Re: Proposal for clarification of RDF

On Wednesday, June 20, 2001, at 09:22  AM, Rick Jelliffe wrote:

> See attached a proposal for clarifying the syntax of RDF.

Thank you for your hard work on the proposal. Only on behalf of 
myself (not the Working Group) I have a few comments and 
questions (quotes are from your proposal):

> The current RDF Recommendation is almost impossible to 
> implement because the discipline of a DTD was not used.

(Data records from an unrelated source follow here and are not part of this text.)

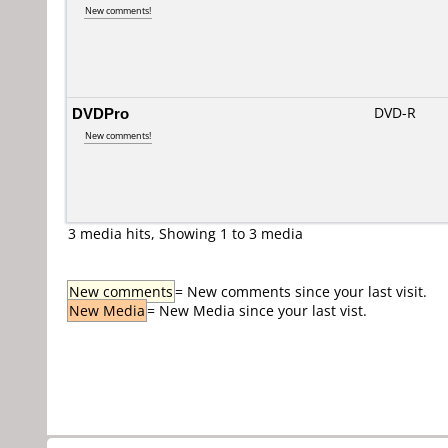
New comments!
DVDPro
DVD-R
New comments!
3 media hits, Showing 1 to 3 media
New comments
= New comments since your last visit.
New Media
= New Media since your last vist.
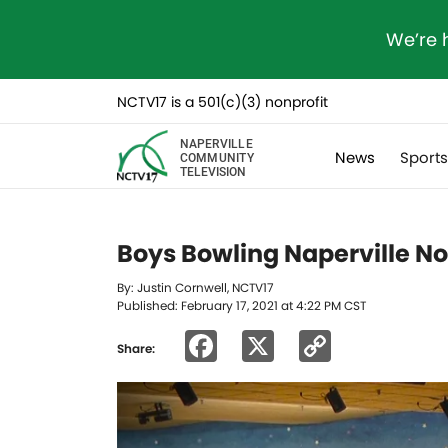
We’re 
NCTV17 is a 501(c)(3) nonprofit
NAPERVILLE
News
Sport
COMMUNITY
TELEVISION
Boys Bowling Naperville Nor
By: Justin Cornwell, NCTV17
Published: February 17, 2021 at 4:22 PM CST
Facebook
X
Copy
Share:
Link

Would it be acceptable to you if some other form of rigorous 
documentation was used, such as a tree grammar, canonicalized 
BNF, or XSLT? The arguments you provide for DTDs do not seem so 
strong.

> Furthermore, the advent of RDFS raises compatability issues, in 
> that certain elements are used in RDFS, but are only general 
> names in RDF.

I'm not quite sure what you mean by this, but it seems to be a 
misunderstanding of the RDF spec. RDF can take any type of 
element name and still generates triples -- RDFS simply uses 
this extensibility mechanism like any other vocabulary would. 
Why are there compatibility issues?

> It regularizes the use of namespaces and prefixes: when used on 
> an element which has an rdf: prefix, rdf attributes must _not_ 
> themselves have a namespace prefix; when used on an element 
> which does not have an RDF prefix, the rdf attributes _must_ 
> have a prefix.

This goes against the WG's recent decision to always require a 
namespace prefix.

> It promotes the elements named in RDFS but not RDF into 
> first-class citizens.

Why would you want this? Isn't it at the expense of all the 
vocabularies which don't happen to be W3C RECs?

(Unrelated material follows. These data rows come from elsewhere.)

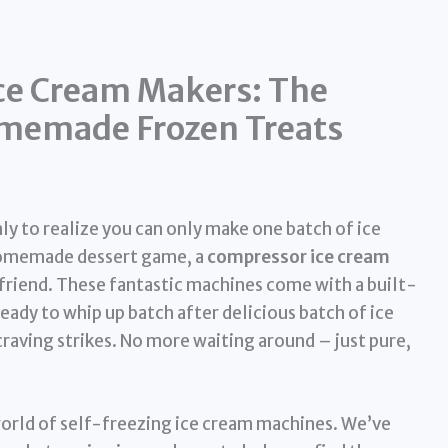
ce Cream Makers: The
omemade Frozen Treats
ly to realize you can only make one batch of ice
 homemade dessert game, a
compressor ice cream
friend. These fantastic machines come with a built-
eady to whip up batch after delicious batch of ice
craving strikes. No more waiting around – just pure,
 world of self-freezing ice cream machines. We’ve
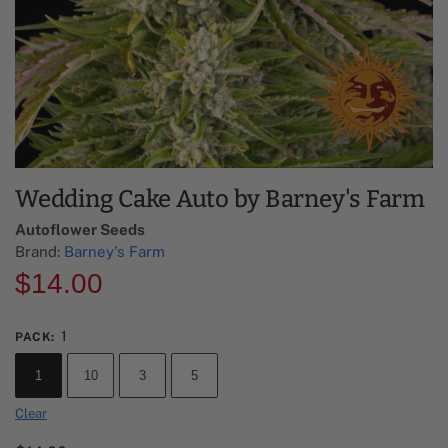
Wedding Cake Auto by Barney's Farm
Autoflower Seeds
Brand:
Barney's Farm
$
14.00
1
PACK
:
1
10
3
5
Clear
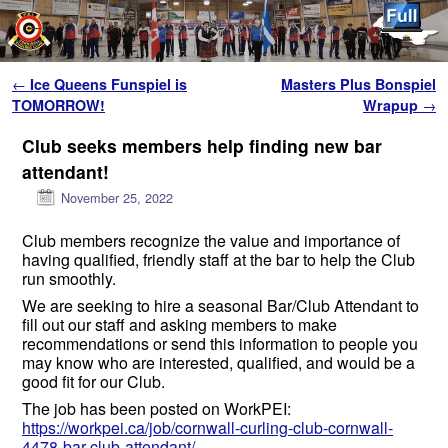
Skip to primary content
Skip to secondary content
Post navigation
←
Ice Queens Funspiel is
Masters Plus Bonspiel
TOMORROW!
Wrapup
→
Club seeks members help finding new bar
attendant!
November 25, 2022
Club members recognize the value and importance of
having qualified, friendly staff at the bar to help the Club
run smoothly.
We are seeking to hire a seasonal Bar/Club Attendant to
fill out our staff and asking members to make
recommendations or send this information to people you
may know who are interested, qualified, and would be a
good fit for our Club.
The job has been posted on WorkPEI:
https://workpei.ca/job/cornwall-curling-club-cornwall-
4478-bar-club-attendant/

> 	<!ENTITY % rdf-alt-syntax-atts
> 	'        rdf:_1 CDATA #IMPLIED

Your schema seems to only allow 8 rdf:_n attributes. Isn't this 
a serious limitation that is not in the spec?

Your DTD also seems to be extremely incomplete. I am no DTD 
expert, but there are a number of strange and wacky RDF 
syntactic constructs that you do not seem to conver, nor do you 
seem able to specify RDF's openness for all sorts of elements 
and attributes.

So what are your thoughts on other forms of representation?